Could you lay out the lines from the start of the material through the line with "media story given my role here at Fox, but" as a numbered list, leaving out any blank lines?

===

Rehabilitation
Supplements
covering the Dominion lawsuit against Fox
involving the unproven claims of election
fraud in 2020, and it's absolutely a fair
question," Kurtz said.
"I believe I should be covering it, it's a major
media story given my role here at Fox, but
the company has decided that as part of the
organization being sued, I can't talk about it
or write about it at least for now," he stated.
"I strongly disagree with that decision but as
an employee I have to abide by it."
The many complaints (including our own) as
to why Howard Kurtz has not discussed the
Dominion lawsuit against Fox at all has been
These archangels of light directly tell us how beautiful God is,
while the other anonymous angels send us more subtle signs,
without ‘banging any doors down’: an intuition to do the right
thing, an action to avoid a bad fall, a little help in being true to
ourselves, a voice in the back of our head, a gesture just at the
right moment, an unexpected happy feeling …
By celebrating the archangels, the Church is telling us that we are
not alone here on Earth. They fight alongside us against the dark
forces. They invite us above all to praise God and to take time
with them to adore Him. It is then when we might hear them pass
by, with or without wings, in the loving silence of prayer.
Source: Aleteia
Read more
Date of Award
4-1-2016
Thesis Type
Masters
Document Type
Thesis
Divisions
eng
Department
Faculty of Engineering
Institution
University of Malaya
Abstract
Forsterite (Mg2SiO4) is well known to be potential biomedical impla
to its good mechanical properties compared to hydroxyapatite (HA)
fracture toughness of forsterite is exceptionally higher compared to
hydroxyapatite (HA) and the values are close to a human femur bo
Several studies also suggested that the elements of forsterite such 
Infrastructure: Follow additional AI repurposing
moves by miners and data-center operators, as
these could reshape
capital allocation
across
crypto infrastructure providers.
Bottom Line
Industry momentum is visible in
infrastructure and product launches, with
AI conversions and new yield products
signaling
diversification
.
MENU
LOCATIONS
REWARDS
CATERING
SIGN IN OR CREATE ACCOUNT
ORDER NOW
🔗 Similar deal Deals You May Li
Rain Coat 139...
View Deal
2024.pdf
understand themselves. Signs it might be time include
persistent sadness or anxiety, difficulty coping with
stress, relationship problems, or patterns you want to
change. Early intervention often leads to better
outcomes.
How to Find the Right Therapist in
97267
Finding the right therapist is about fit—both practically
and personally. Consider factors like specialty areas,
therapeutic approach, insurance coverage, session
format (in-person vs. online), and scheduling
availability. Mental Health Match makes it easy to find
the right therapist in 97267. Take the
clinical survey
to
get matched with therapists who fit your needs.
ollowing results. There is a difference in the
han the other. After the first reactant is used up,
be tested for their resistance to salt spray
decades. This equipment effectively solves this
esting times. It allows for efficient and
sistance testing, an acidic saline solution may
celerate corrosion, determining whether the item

===

§ PROBLEM SOLUTION
1. Rehabilitation
2. Supplements
3. covering the Dominion lawsuit against Fox
4. involving the unproven claims of election
5. fraud in 2020, and it's absolutely a fair
6. question," Kurtz said.
7. "I believe I should be covering it, it's a major
8. media story given my role here at Fox, but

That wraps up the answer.